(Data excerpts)
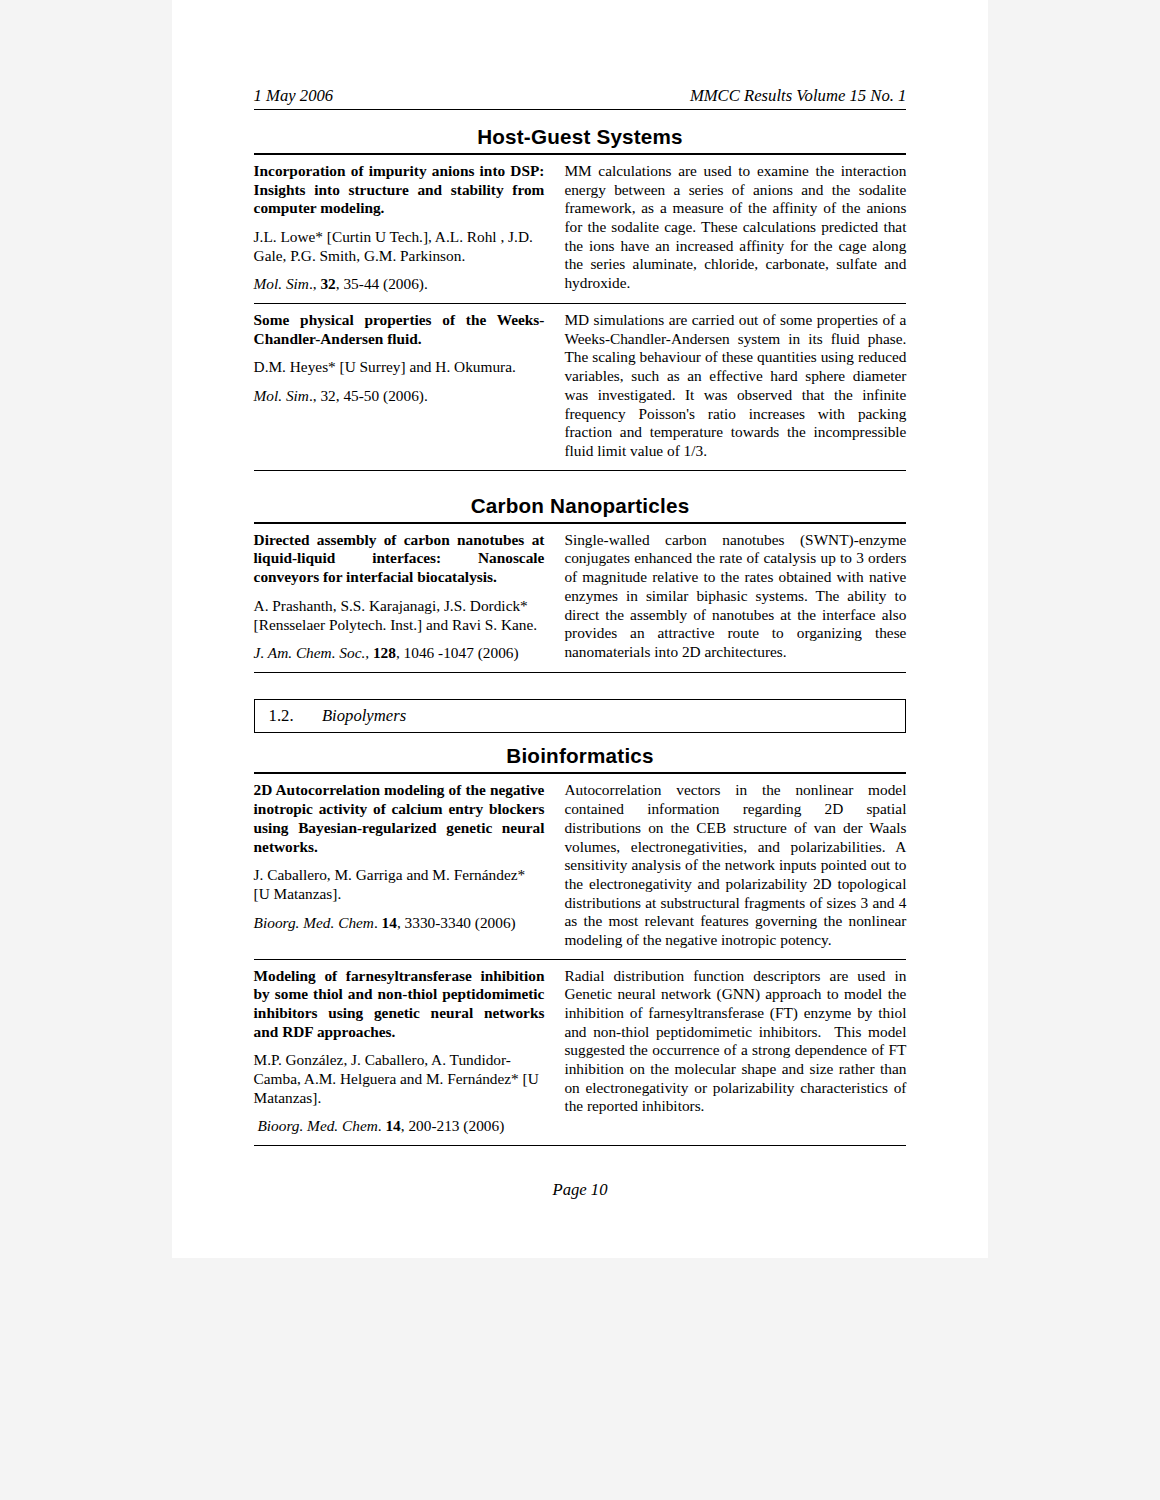1 May 2006
MMCC Results Volume 15 No. 1
Host-Guest Systems
| Incorporation of impurity anions into DSP: Insights into structure and stability from computer modeling. J.L. Lowe* [Curtin U Tech.], A.L. Rohl , J.D. Gale, P.G. Smith, G.M. Parkinson. Mol. Sim ., 32 , 35-44 (2006). | MM calculations are used to examine the interaction energy between a series of anions and the sodalite framework, as a measure of the affinity of the anions for the sodalite cage. These calculations predicted that the ions have an increased affinity for the cage along the series aluminate, chloride, carbonate, sulfate and hydroxide. |
| Some physical properties of the Weeks-Chandler-Andersen fluid. D.M. Heyes* [U Surrey] and H. Okumura. Mol. Sim ., 32, 45-50 (2006). | MD simulations are carried out of some properties of a Weeks-Chandler-Andersen system in its fluid phase. The scaling behaviour of these quantities using reduced variables, such as an effective hard sphere diameter was investigated. It was observed that the infinite frequency Poisson's ratio increases with packing fraction and temperature towards the incompressible fluid limit value of 1/3. |
Carbon Nanoparticles
| Directed assembly of carbon nanotubes at liquid-liquid interfaces: Nanoscale conveyors for interfacial biocatalysis. A. Prashanth, S.S. Karajanagi, J.S. Dordick* [Rensselaer Polytech. Inst.] and Ravi S. Kane. J. Am. Chem. Soc., 128 , 1046 -1047 (2006) | Single-walled carbon nanotubes (SWNT)-enzyme conjugates enhanced the rate of catalysis up to 3 orders of magnitude relative to the rates obtained with native enzymes in similar biphasic systems. The ability to direct the assembly of nanotubes at the interface also provides an attractive route to organizing these nanomaterials into 2D architectures. |
1.2. Biopolymers
Bioinformatics
| 2D Autocorrelation modeling of the negative inotropic activity of calcium entry blockers using Bayesian-regularized genetic neural networks. J. Caballero, M. Garriga and M. Fernández* [U Matanzas]. Bioorg. Med. Chem . 14 , 3330-3340 (2006) | Autocorrelation vectors in the nonlinear model contained information regarding 2D spatial distributions on the CEB structure of van der Waals volumes, electronegativities, and polarizabilities. A sensitivity analysis of the network inputs pointed out to the electronegativity and polarizability 2D topological distributions at substructural fragments of sizes 3 and 4 as the most relevant features governing the nonlinear modeling of the negative inotropic potency. |
| Modeling of farnesyltransferase inhibition by some thiol and non-thiol peptidomimetic inhibitors using genetic neural networks and RDF approaches. M.P. González, J. Caballero, A. Tundidor-Camba, A.M. Helguera and M. Fernández* [U Matanzas]. Bioorg. Med. Chem . 14 , 200-213 (2006) | Radial distribution function descriptors are used in Genetic neural network (GNN) approach to model the inhibition of farnesyltransferase (FT) enzyme by thiol and non-thiol peptidomimetic inhibitors. This model suggested the occurrence of a strong dependence of FT inhibition on the molecular shape and size rather than on electronegativity or polarizability characteristics of the reported inhibitors. |
Page 10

→ What is expected
With the pictures omitted, the entries are to be transcribed in full, exactly as they appear.

→ Exercise output
1 May 2006
MMCC Results Volume 15 No. 1
Host-Guest Systems
| Incorporation of impurity anions into DSP: Insights into structure and stability from computer modeling. J.L. Lowe* [Curtin U Tech.], A.L. Rohl , J.D. Gale, P.G. Smith, G.M. Parkinson. Mol. Sim ., 32 , 35-44 (2006). | MM calculations are used to examine the interaction energy between a series of anions and the sodalite framework, as a measure of the affinity of the anions for the sodalite cage. These calculations predicted that the ions have an increased affinity for the cage along the series aluminate, chloride, carbonate, sulfate and hydroxide. |
| Some physical properties of the Weeks-Chandler-Andersen fluid. D.M. Heyes* [U Surrey] and H. Okumura. Mol. Sim ., 32, 45-50 (2006). | MD simulations are carried out of some properties of a Weeks-Chandler-Andersen system in its fluid phase. The scaling behaviour of these quantities using reduced variables, such as an effective hard sphere diameter was investigated. It was observed that the infinite frequency Poisson's ratio increases with packing fraction and temperature towards the incompressible fluid limit value of 1/3. |
Carbon Nanoparticles
| Directed assembly of carbon nanotubes at liquid-liquid interfaces: Nanoscale conveyors for interfacial biocatalysis. A. Prashanth, S.S. Karajanagi, J.S. Dordick* [Rensselaer Polytech. Inst.] and Ravi S. Kane. J. Am. Chem. Soc., 128 , 1046 -1047 (2006) | Single-walled carbon nanotubes (SWNT)-enzyme conjugates enhanced the rate of catalysis up to 3 orders of magnitude relative to the rates obtained with native enzymes in similar biphasic systems. The ability to direct the assembly of nanotubes at the interface also provides an attractive route to organizing these nanomaterials into 2D architectures. |
1.2. Biopolymers
Bioinformatics
| 2D Autocorrelation modeling of the negative inotropic activity of calcium entry blockers using Bayesian-regularized genetic neural networks. J. Caballero, M. Garriga and M. Fernández* [U Matanzas]. Bioorg. Med. Chem . 14 , 3330-3340 (2006) | Autocorrelation vectors in the nonlinear model contained information regarding 2D spatial distributions on the CEB structure of van der Waals volumes, electronegativities, and polarizabilities. A sensitivity analysis of the network inputs pointed out to the electronegativity and polarizability 2D topological distributions at substructural fragments of sizes 3 and 4 as the most relevant features governing the nonlinear modeling of the negative inotropic potency. |
| Modeling of farnesyltransferase inhibition by some thiol and non-thiol peptidomimetic inhibitors using genetic neural networks and RDF approaches. M.P. González, J. Caballero, A. Tundidor-Camba, A.M. Helguera and M. Fernández* [U Matanzas]. Bioorg. Med. Chem . 14 , 200-213 (2006) | Radial distribution function descriptors are used in Genetic neural network (GNN) approach to model the inhibition of farnesyltransferase (FT) enzyme by thiol and non-thiol peptidomimetic inhibitors. This model suggested the occurrence of a strong dependence of FT inhibition on the molecular shape and size rather than on electronegativity or polarizability characteristics of the reported inhibitors. |
Page 10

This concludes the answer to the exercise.